======== Reading text ========

1998-10-07 - Re: propose: `cypherpunks license’ (Re: Wanted: Twofish source code)

Header Data

From: “Frank O’Dwyer” <fod@brd.ie>
To: rms@gnu.org
Message Hash: 8c1d4fd43e7f8d7bbee2520eeb9ec5ced495887bcf409c30d4ee478583b3cb8e
Message ID: <361BC3FB.623FEF51@brd.ie>
Reply To: <199810051105.HAA13894@germs.dyn.ml.org>
UTC Datetime: 1998-10-07 19:47:45 UTC
Raw Date: Thu, 8 Oct 1998 03:47:45 +0800

Raw message

From: "Frank O'Dwyer" <fod@brd.ie>
Date: Thu, 8 Oct 1998 03:47:45 +0800
To: rms@gnu.org
Subject: Re: propose: `cypherpunks license' (Re: Wanted: Twofish source   code)
In-Reply-To: <199810051105.HAA13894@germs.dyn.ml.org>
Message-ID: <361BC3FB.623FEF51@brd.ie>
MIME-Version: 1.0
Content-Type: text/plain

Matt Curtin wrote:
> Richard Stallman <rms@santafe.edu> writes:
> > I beg your pardon, but this is no mistake.  I'm well aware of the
> > people who argue for donating code to companies "so it will be more
> > widely used."
> This is really an interesting, and subtle, point.  The goals might
> well be different, but I suspect they're more complementary than most
> of us immediately realize.

Agreed. For example, having SSLeay (say) used in some proprietary
program or other would achieve very little in the way of "cypherpunk
goals" (unless perhaps the company voluntarily published improvements
and bug fixes for SSLeay). Having it used in Mozilla is a different
matter, however. Ultimately what is needed is not good free crypto
(which already exists, pretty much) but good free *applications* that
use crypto, with available source that can be examined for good practice
and backdoors, and that can be fixed when they are broken.

======== Given entries ========

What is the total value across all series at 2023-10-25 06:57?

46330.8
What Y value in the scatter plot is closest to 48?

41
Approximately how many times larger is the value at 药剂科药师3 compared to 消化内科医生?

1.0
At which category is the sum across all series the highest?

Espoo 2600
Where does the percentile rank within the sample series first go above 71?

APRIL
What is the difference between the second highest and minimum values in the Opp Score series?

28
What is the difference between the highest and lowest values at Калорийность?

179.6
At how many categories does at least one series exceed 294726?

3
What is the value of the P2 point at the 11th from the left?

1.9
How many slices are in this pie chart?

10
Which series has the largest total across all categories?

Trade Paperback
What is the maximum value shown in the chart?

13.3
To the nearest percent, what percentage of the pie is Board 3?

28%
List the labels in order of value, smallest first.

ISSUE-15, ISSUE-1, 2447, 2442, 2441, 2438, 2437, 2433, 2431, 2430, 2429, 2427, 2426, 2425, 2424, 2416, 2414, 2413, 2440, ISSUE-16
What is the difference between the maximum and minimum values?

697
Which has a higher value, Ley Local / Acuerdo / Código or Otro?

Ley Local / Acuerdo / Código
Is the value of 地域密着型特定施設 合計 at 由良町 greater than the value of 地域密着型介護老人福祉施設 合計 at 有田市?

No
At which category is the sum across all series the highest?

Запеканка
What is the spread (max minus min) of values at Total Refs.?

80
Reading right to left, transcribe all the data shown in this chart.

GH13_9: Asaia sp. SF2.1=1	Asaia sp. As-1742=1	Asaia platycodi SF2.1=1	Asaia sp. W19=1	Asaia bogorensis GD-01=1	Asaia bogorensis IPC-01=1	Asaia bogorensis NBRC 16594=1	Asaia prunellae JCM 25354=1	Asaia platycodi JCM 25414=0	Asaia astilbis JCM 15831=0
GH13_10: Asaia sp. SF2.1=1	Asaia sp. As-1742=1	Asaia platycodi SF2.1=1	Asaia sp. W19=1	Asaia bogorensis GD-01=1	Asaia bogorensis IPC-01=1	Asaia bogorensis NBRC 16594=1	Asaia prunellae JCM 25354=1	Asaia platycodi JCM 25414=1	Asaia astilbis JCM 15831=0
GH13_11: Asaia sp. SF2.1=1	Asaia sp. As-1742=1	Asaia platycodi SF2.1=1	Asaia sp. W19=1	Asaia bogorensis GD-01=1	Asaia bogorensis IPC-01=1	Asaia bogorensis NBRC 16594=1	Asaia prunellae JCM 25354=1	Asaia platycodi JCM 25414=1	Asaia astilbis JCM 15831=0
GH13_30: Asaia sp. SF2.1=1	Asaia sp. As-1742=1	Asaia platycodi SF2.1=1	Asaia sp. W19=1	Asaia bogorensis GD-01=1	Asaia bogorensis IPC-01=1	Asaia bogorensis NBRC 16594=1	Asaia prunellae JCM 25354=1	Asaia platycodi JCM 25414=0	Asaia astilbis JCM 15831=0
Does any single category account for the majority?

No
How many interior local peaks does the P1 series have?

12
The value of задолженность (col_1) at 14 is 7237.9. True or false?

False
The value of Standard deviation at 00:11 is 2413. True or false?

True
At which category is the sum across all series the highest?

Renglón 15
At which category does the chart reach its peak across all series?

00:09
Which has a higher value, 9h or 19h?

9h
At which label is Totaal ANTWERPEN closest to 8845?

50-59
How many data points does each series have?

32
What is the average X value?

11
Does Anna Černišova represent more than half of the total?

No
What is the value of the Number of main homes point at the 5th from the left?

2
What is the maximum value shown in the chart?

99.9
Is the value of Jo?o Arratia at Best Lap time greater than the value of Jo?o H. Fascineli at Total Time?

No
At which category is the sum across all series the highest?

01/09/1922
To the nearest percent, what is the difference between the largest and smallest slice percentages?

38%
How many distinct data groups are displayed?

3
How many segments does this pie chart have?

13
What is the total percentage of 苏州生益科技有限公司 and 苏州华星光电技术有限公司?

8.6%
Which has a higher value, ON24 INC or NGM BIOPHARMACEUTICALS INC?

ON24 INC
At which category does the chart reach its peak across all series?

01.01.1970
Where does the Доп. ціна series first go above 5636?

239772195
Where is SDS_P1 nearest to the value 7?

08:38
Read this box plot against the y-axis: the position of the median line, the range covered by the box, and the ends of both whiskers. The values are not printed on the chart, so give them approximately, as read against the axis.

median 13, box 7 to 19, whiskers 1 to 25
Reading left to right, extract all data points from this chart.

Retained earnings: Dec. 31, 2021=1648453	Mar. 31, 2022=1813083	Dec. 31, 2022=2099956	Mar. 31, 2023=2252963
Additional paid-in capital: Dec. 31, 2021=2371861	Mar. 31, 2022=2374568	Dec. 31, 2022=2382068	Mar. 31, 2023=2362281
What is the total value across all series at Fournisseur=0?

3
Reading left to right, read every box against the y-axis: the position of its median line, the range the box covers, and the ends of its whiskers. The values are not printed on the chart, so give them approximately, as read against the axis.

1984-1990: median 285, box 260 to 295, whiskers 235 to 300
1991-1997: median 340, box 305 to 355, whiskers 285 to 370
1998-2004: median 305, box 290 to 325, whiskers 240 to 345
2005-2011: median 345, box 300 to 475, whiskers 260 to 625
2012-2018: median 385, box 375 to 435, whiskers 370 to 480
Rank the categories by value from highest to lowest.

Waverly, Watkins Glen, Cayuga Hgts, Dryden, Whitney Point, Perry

========

Answer these questions about the mailing list message:
(a) What UTC date and time does the header give for the message?
(b) In which program is using SSLeay called "a different matter"?
(c) According to the message, what already exists, pretty much?
This material was taken from a different source than the message.

(a) 1998-10-07 19:47:45 UTC
(b) Mozilla
(c) Good free crypto